-- Opening Marker --

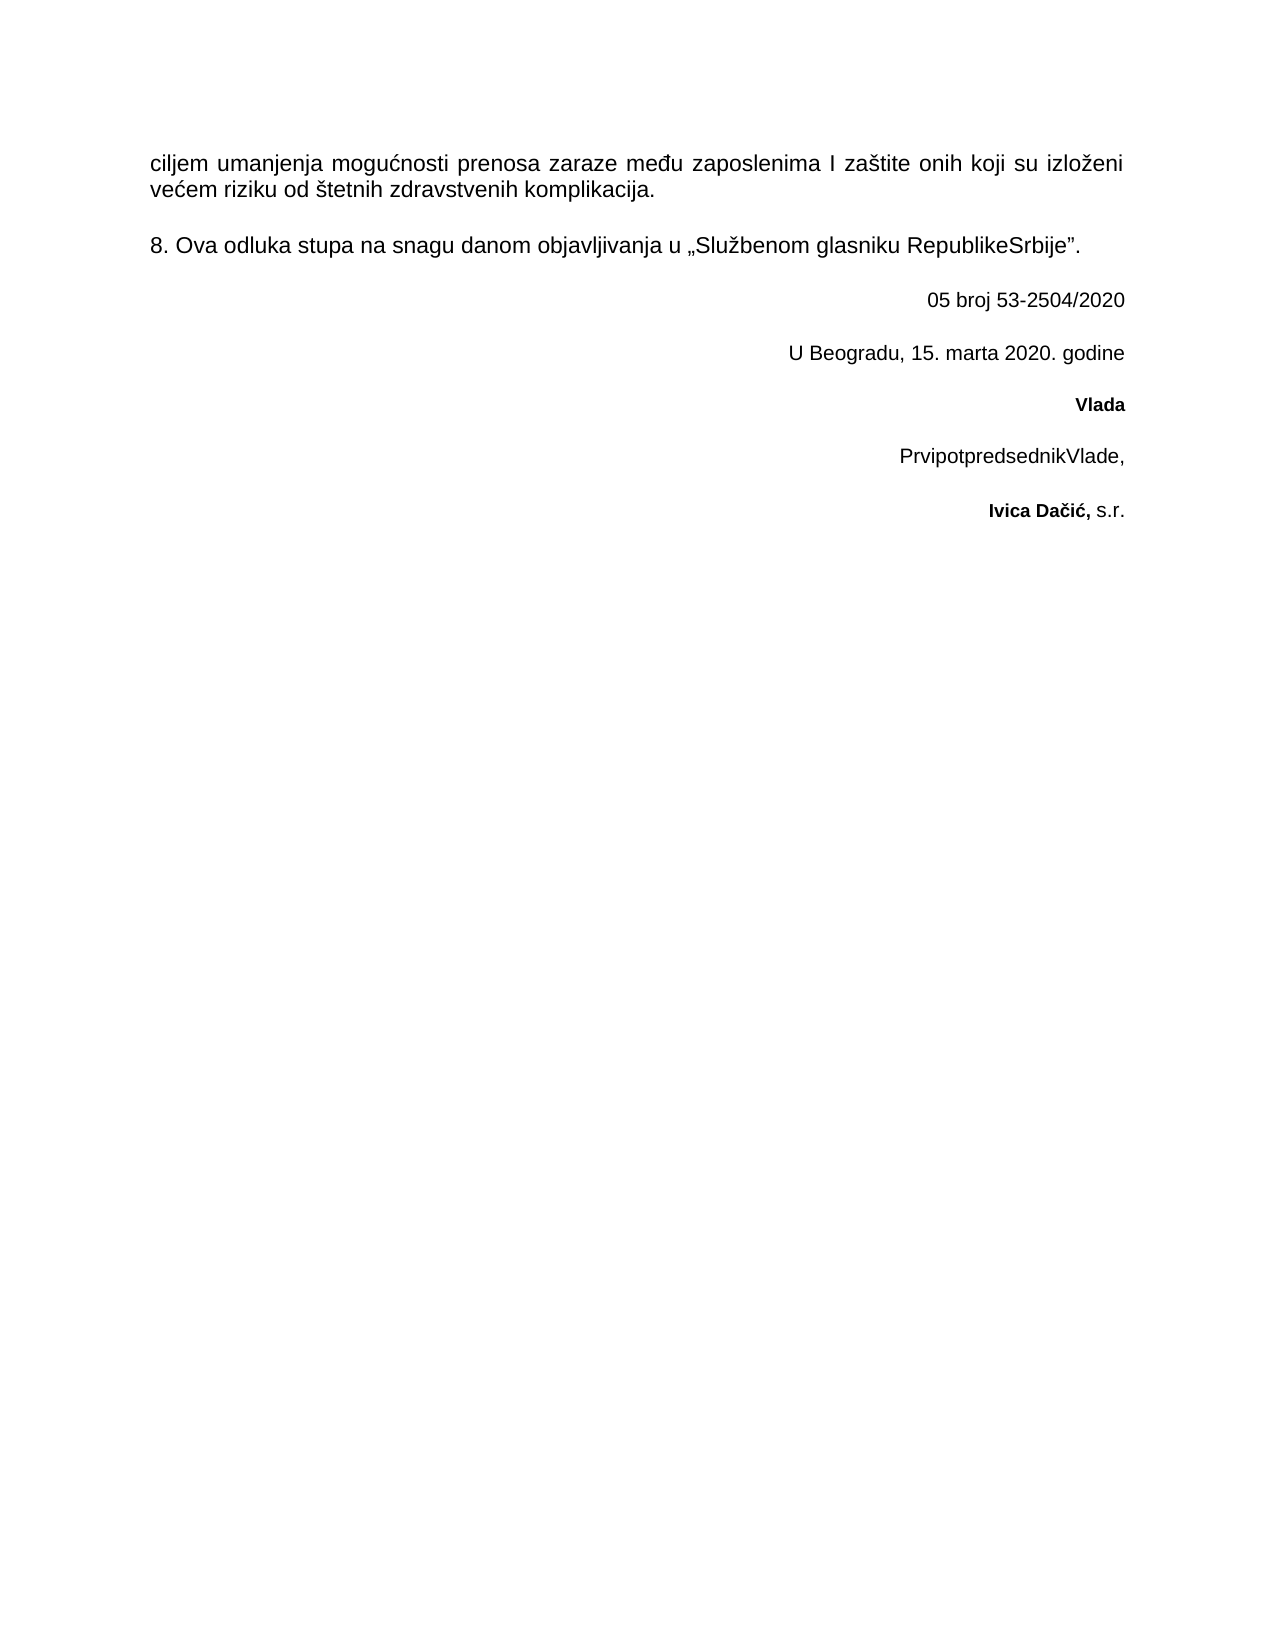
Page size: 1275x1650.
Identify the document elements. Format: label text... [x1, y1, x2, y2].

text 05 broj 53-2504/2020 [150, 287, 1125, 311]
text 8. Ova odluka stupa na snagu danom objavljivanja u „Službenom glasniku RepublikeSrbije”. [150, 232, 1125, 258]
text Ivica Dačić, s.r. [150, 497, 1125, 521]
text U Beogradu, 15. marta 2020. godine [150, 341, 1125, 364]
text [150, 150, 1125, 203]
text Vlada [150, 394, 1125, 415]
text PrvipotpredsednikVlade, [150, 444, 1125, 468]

-- Closing Marker --

Your copy must reproduce the entries above in full, without their pictures.

Page size: 1275x1650.
Identify the document elements. Format: label text... [x1, y1, x2, y2].

text 05 broj 53-2504/2020 [150, 287, 1125, 311]
text 8. Ova odluka stupa na snagu danom objavljivanja u „Službenom glasniku RepublikeSrbije”. [150, 232, 1125, 258]
text Ivica Dačić, s.r. [150, 497, 1125, 521]
text U Beogradu, 15. marta 2020. godine [150, 341, 1125, 364]
text [150, 150, 1125, 203]
text Vlada [150, 394, 1125, 415]
text PrvipotpredsednikVlade, [150, 444, 1125, 468]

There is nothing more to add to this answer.